### Text block:
- - -

Mountain in Seoul, South Korea

Yongwangsan is a mountain in Seoul Yangcheon District Mok-dong, South Korea.
Its height is 78 m, and it is also called Umji Mountain.

==Name==
The mountain's original name of "Umji" roughly means "entrance" or "beginning". It referred to the fact that it was an entrance to a field that was capable of accommodating a thousand homes. Related, the village behind the mountain is called Umjimi Village.

==Legend==
A legend associated with the place is as follows. An old man who had the family name Park requested his kids to never tell anyone that he died and to do not tie his body with ropes, but the kids ignored his request. After that, the rumor about the will spread among the village, which led to an investigation by local officials, who found that the coffin of the tomb of the old man was empty. The local officials soon noticed that a dragon was wiggling all tied up, which they killed soon after. Rumors after this incident explained that the late park wanted to be a dragon king but was left to ruins since the kids refused to accept his request. This led to the placed named Yongwangsan where yongwang stands for Dragon King in Korean.
Another variation of the story tells that park was intentionally kind to the people to be reborn as a king, but was not able to fulfill his desires due to a fault that he mistreated a beggar.

- - -

### Parts of the exercise:
1 – Restate word for word the passage of the Yongwangsan article that begins at "Mountain in Seoul, South" and ends after "called Umji Mountain.".
2 – Take the Yongwangsan article further, starting after its last sentence.
The material that follows comes from a different source than the Yongwangsan article.

- - -

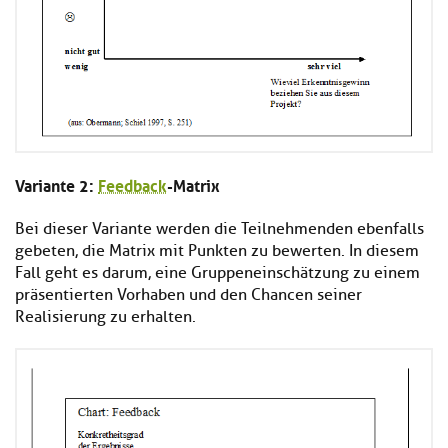
Variante 2:
Feedback
-Matrix
Bei dieser Variante werden die Teilnehmenden ebenfalls
gebeten, die Matrix mit Punkten zu bewerten. In diesem
Fall geht es darum, eine Gruppeneinschätzung zu einem
präsentierten Vorhaben und den Chancen seiner
Realisierung zu erhalten.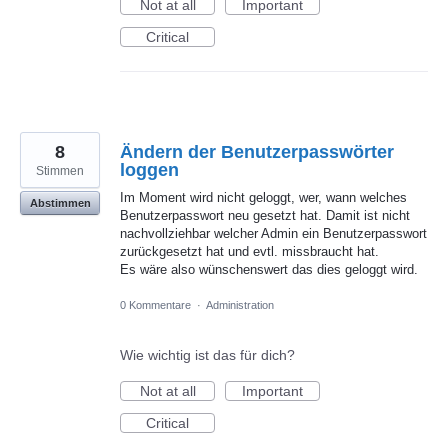
Not at all
Important
Critical
8
Ändern der Benutzerpasswörter
loggen
Stimmen
Im Moment wird nicht geloggt, wer, wann welches
Abstimmen
Benutzerpasswort neu gesetzt hat. Damit ist nicht
nachvollziehbar welcher Admin ein Benutzerpasswort
zurückgesetzt hat und evtl. missbraucht hat.
Es wäre also wünschenswert das dies geloggt wird.
0 Kommentare
·
Administration
Wie wichtig ist das für dich?
Not at all
Important
Critical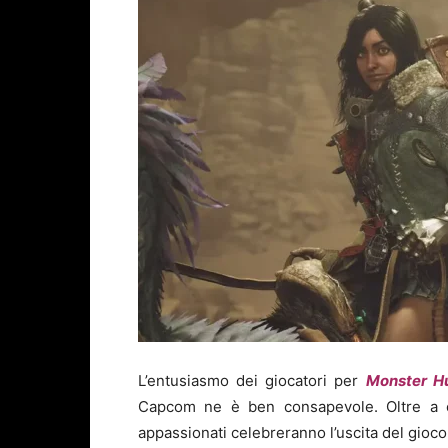
L’entusiasmo dei giocatori per
M
onster H
Capcom ne è ben consapevole. Oltre a co
appassionati celebreranno l’uscita del gioc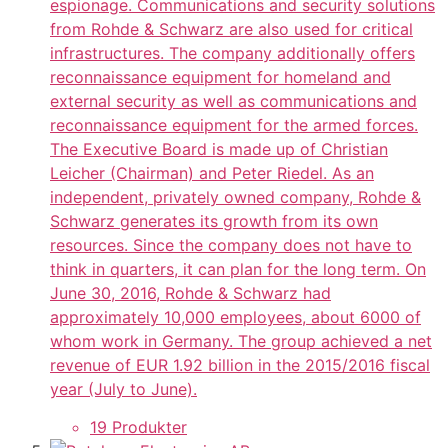
espionage. Communications and security solutions
from Rohde & Schwarz are also used for critical
infrastructures. The company additionally offers
reconnaissance equipment for homeland and
external security as well as communications and
reconnaissance equipment for the armed forces.
The Executive Board is made up of Christian
Leicher (Chairman) and Peter Riedel. As an
independent, privately owned company, Rohde &
Schwarz generates its growth from its own
resources. Since the company does not have to
think in quarters, it can plan for the long term. On
June 30, 2016, Rohde & Schwarz had
approximately 10,000 employees, about 6000 of
whom work in Germany. The group achieved a net
revenue of EUR 1.92 billion in the 2015/2016 fiscal
year (July to June).
19 Produkter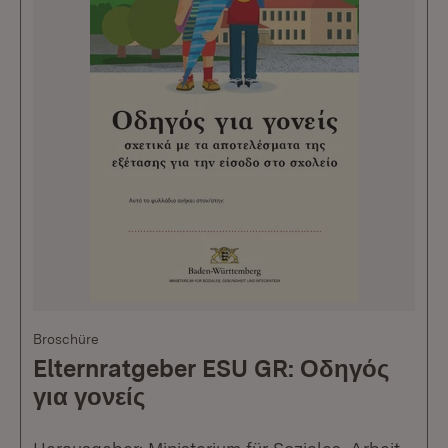
Broschüre
Elternratgeber ESU GR: Οδηγός
για γονείς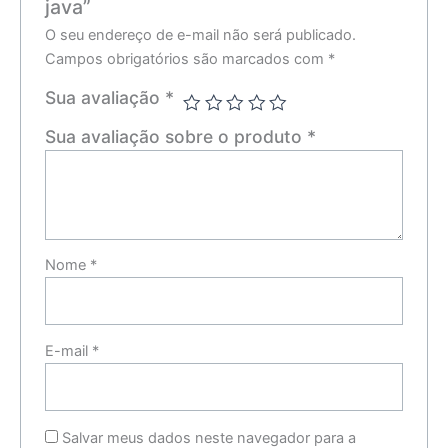
java”
O seu endereço de e-mail não será publicado.
Campos obrigatórios são marcados com
*
Sua avaliação
*
Sua avaliação sobre o produto
*
Nome
*
E-mail
*
Salvar meus dados neste navegador para a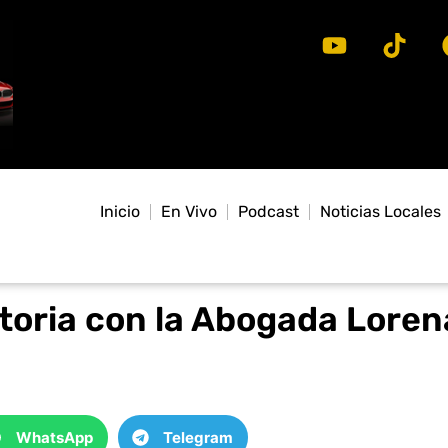
Inicio
En Vivo
Podcast
Noticias Locales
atoria con la Abogada Loren
WhatsApp
Telegram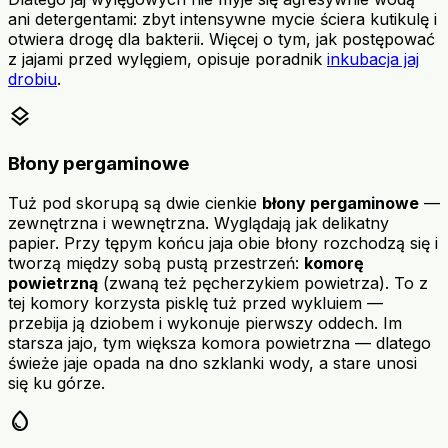
ani detergentami: zbyt intensywne mycie ściera kutikulę i
otwiera drogę dla bakterii. Więcej o tym, jak postępować
z jajami przed wylęgiem, opisuje poradnik
inkubacja jaj
drobiu
.
layers
Błony pergaminowe
Tuż pod skorupą są dwie cienkie
błony pergaminowe
—
zewnętrzna i wewnętrzna. Wyglądają jak delikatny
papier. Przy tępym końcu jaja obie błony rozchodzą się i
tworzą między sobą pustą przestrzeń:
komorę
powietrzną
(zwaną też pęcherzykiem powietrza). To z
tej komory korzysta pisklę tuż przed wykluiem —
przebija ją dziobem i wykonuje pierwszy oddech. Im
starsza jajo, tym większa komora powietrzna — dlatego
świeże jaje opada na dno szklanki wody, a stare unosi
się ku górze.
water_drop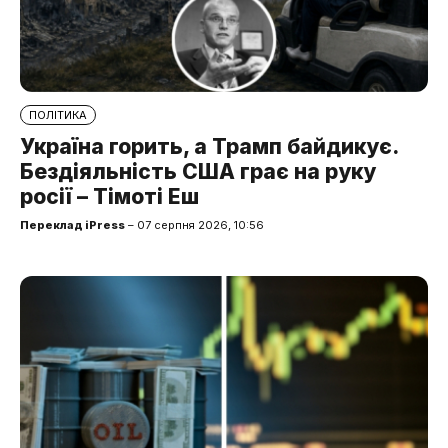
ПОЛІТИКА
Україна горить, а Трамп байдикує.
Бездіяльність США грає на руку
росії – Тімоті Еш
Переклад iPress
– 07 серпня 2026, 10:56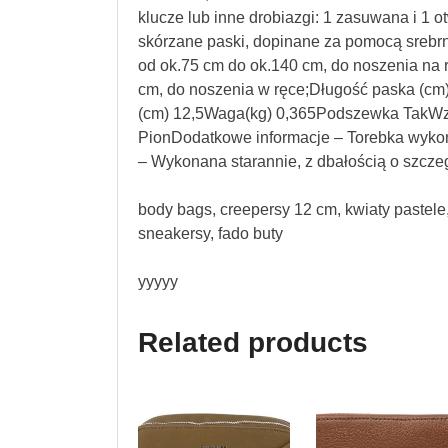
klucze lub inne drobiazgi: 1 zasuwana i 1
skórzane paski, dopinane za pomocą srebrn
od ok.75 cm do ok.140 cm, do noszenia na ra
cm, do noszenia w ręce;Długość paska (c
(cm) 12,5Waga(kg) 0,365Podszewka TakWzó
PionDodatkowe informacje – Torebka wyko
– Wykonana starannie, z dbałością o szcze
body bags, creepersy 12 cm, kwiaty pastele
sneakersy, fado buty
yyyyy
Related products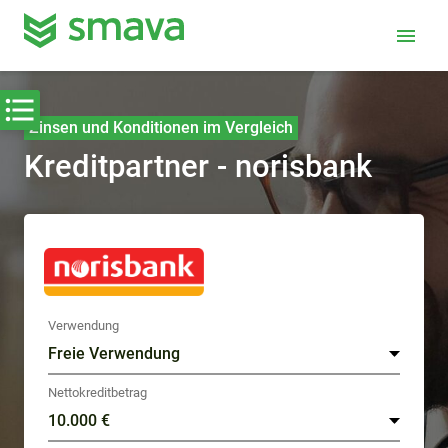
menu
Zinsen und Konditionen im Vergleich
Kreditpartner - norisbank
Verwendung
Nettokreditbetrag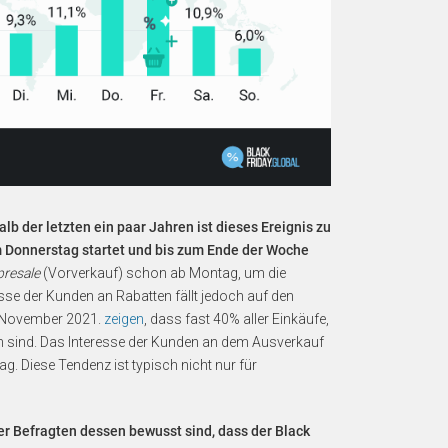
lb der letzten ein paar Jahren ist dieses Ereignis zu
Donnerstag startet und bis zum Ende der Woche
presale
(Vorverkauf) schon ab Montag, um die
sse der Kunden an Rabatten fällt jedoch auf den
. November 2021.
zeigen
, dass fast 40% aller Einkäufe,
len sind. Das Interesse der Kunden an dem Ausverkauf
 Diese Tendenz ist typisch nicht nur für
r Befragten dessen bewusst sind, dass der Black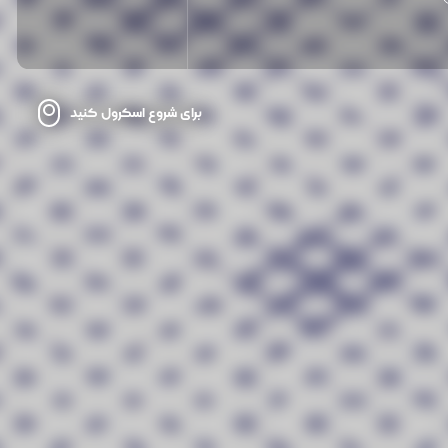
برای شروع اسکرول کنید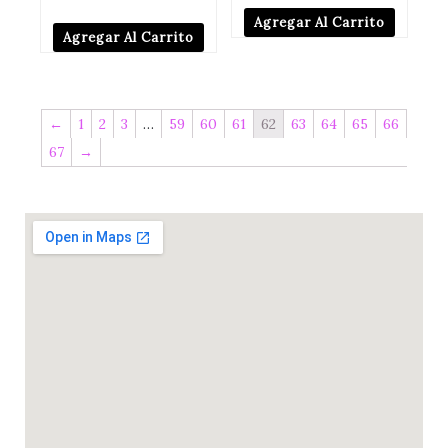
Agregar Al Carrito
Agregar Al Carrito
←
1
2
3
…
59
60
61
62
63
64
65
66
67
→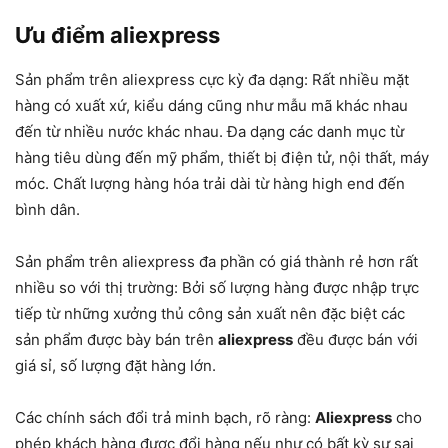
Ưu điểm aliexpress
Sản phẩm trên aliexpress cực kỳ đa dạng: Rất nhiều mặt
hàng có xuất xứ, kiểu dáng cũng như mẫu mã khác nhau
đến từ nhiều nước khác nhau. Đa dạng các danh mục từ
hàng tiêu dùng đến mỹ phẩm, thiết bị điện tử, nội thất, máy
móc. Chất lượng hàng hóa trải dài từ hàng high end đến
bình dân.
Sản phẩm trên aliexpress đa phần có giá thành rẻ hơn rất
nhiều so với thị trường: Bởi số lượng hàng được nhập trực
tiếp từ những xưởng thủ công sản xuất nên đặc biệt các
sản phẩm được bày bán trên
aliexpress
đều được bán với
giá sỉ, số lượng đặt hàng lớn.
Các chính sách đổi trả minh bạch, rõ ràng:
Aliexpress
cho
phép khách hàng được đổi hàng nếu như có bất kỳ sự sai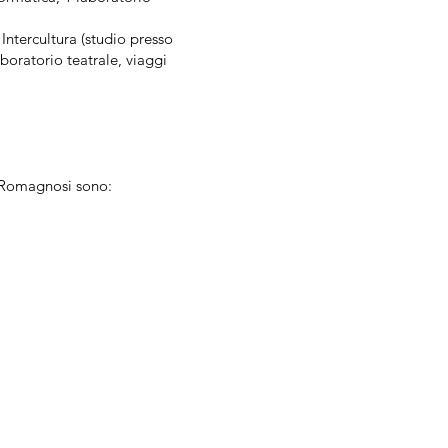
Intercultura (studio presso
aboratorio teatrale, viaggi
D. Romagnosi sono: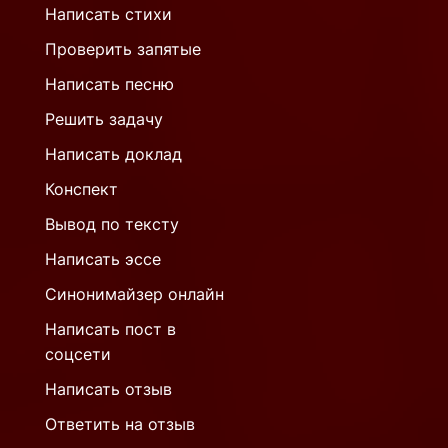
Написать стихи
Проверить запятые
Написать песню
Решить задачу
Написать доклад
Конспект
Вывод по тексту
Написать эссе
Синонимайзер онлайн
Написать пост в
соцсети
Написать отзыв
Ответить на отзыв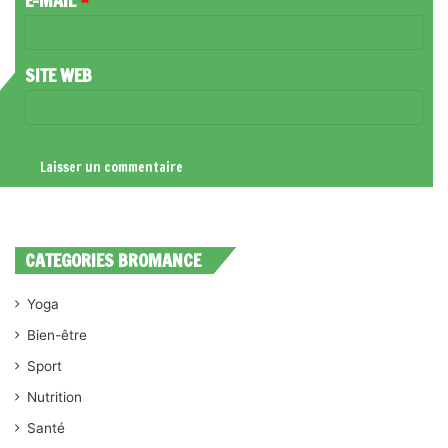
E-MAIL
*
E
*
SITE WEB
CATEGORIES BROMANCE
Yoga
Bien-être
Sport
Nutrition
Santé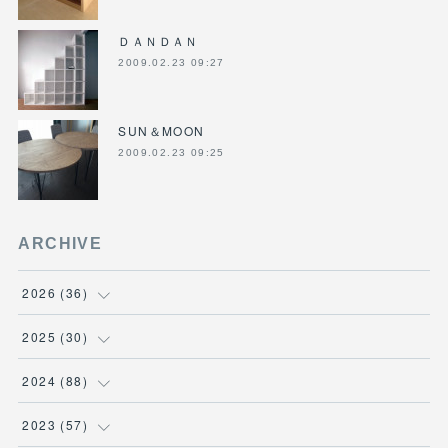
ＤＡＮＤＡＮ
2009.02.23 09:27
SUN＆MOON
2009.02.23 09:25
ARCHIVE
2026
(
36
)
(
3
)
2025
(
30
)
(
4
)
(
6
)
2024
(
88
)
(
3
)
(
4
)
(
7
)
2023
(
57
)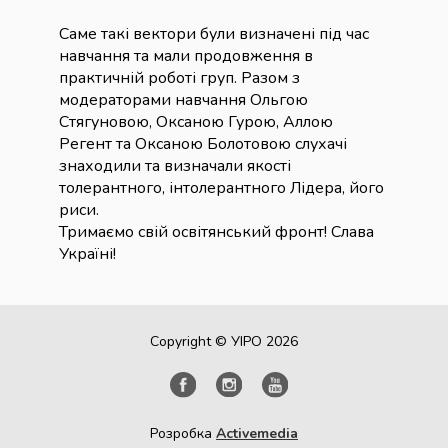
Саме такі вектори були визначені під час
навчання та мали продовження в
практичній роботі груп. Разом з
модераторами навчання Ольгою
Стягуновою, Оксаною Гурою, Аллою
Регент та Оксаною Болотовою слухачі
знаходили та визначали якості
толерантного, інтолерантного Лідера, його
риси.
Тримаємо свій освітянський фронт! Слава
Україні!
Copyright © УІРО 2026
Розробка
Activemedia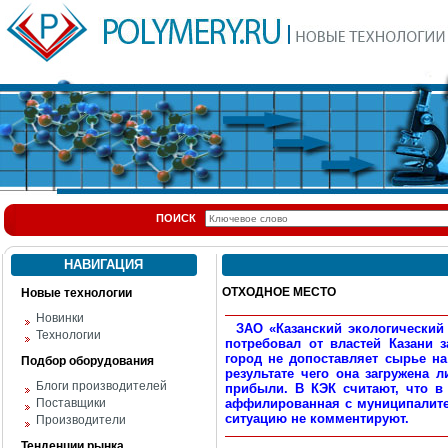
ПОИСК
НАВИГАЦИЯ
ОТХОДНОЕ МЕСТО
Новые технологии
Новинки
ЗАО «Казанский экологический к
Технологии
потребовал от властей Казани 
город не допоставляет сырье 
Подбор оборудования
результате чего она загружена 
Блоги производителей
прибыли. В КЭК считают, что в
Поставщики
аффилированная с муниципалите
ситуацию не комментируют.
Производители
Тенденции рынка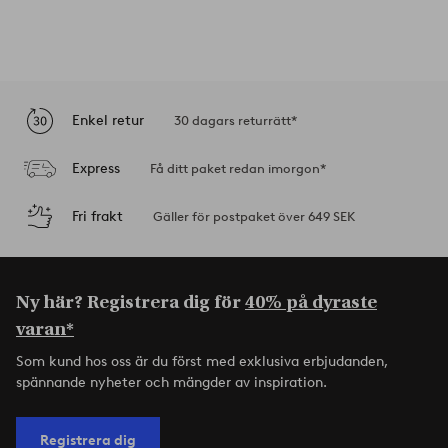
Enkel retur
30 dagars returrätt*
Express
Få ditt paket redan imorgon*
Fri frakt
Gäller för postpaket över 649 SEK
Ny här? Registrera dig för
40% på dyraste
varan*
Som kund hos oss är du först med exklusiva erbjudanden,
spännande nyheter och mängder av inspiration.
Registrera dig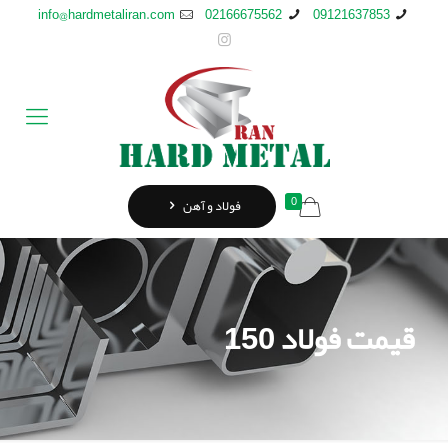
info@hardmetaliran.com
02166675562
09121637853
0
فولاد و آهن
قیمت فولاد 150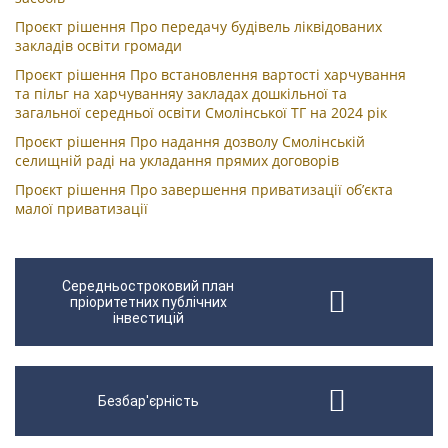
Проєкт рішення Про передачу будівель ліквідованих
закладів освіти громади
Проєкт рішення Про встановлення вартості харчування
та пільг на харчуванняу закладах дошкільної та
загальної середньої освіти Смолінської ТГ на 2024 рік
Проєкт рішення Про надання дозволу Смолінській
селищній раді на укладання прямих договорів
Проєкт рішення Про завершення приватизації об’єкта
малої приватизації
Середньостроковий план
пріоритетних публічних
інвестицій
Безбар'єрність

- - -

### Per-task outputs:
1 –
Mountain in Seoul, South Korea

Yongwangsan is a mountain in Seoul Yangcheon District Mok-dong, South Korea.
Its height is 78 m, and it is also called Umji Mountain.

2 –
The second type of story that is associated with the place is related with a heavenly official, where the said official falls in love with a fairy betraying the Jade Emperor and secretly marrying with the fairy and lived in the mountain. The jade emperor was thus furious and punished them, which led to the official turn into a imugi(a mythical being in korean mythology that wants to be a dragon but cannot be with certain limitations) and the fairy became Seonyu Peak. The imugi turned official visited Seonyu Peak but could not go because the Jade Emperor was stepping on his tail. Thus the tears of the imugi is told to be the Anyangcheon river, and the nail scratches became the pits which are related with the flood.

==Festival==
The mountain is known for its annual sunrise festival at the pavilion Yongwangjeong during the New Year.